(Records contained in a dataset)
■ ■ ■
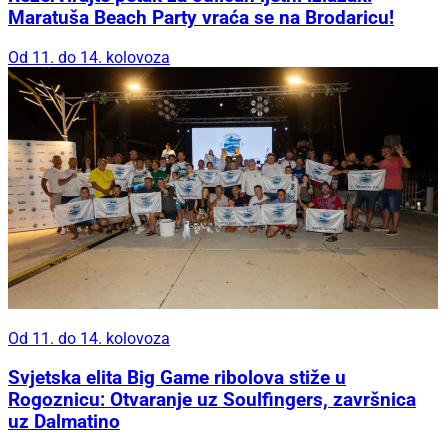
Maratuša Beach Party vraća se na Brodaricu!
Od 11. do 14. kolovoza
Od 11. do 14. kolovoza
Svjetska elita Big Game ribolova stiže u
Rogoznicu: Otvaranje uz Soulfingers, završnica
uz Dalmatino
■ ■ ■
The answer must be the entries above, printed exactly, with no pictures.

▸ **RESULT FOR THIS EXERCISE**:
Maratuša Beach Party vraća se na Brodaricu!
Od 11. do 14. kolovoza
Od 11. do 14. kolovoza
Svjetska elita Big Game ribolova stiže u
Rogoznicu: Otvaranje uz Soulfingers, završnica
uz Dalmatino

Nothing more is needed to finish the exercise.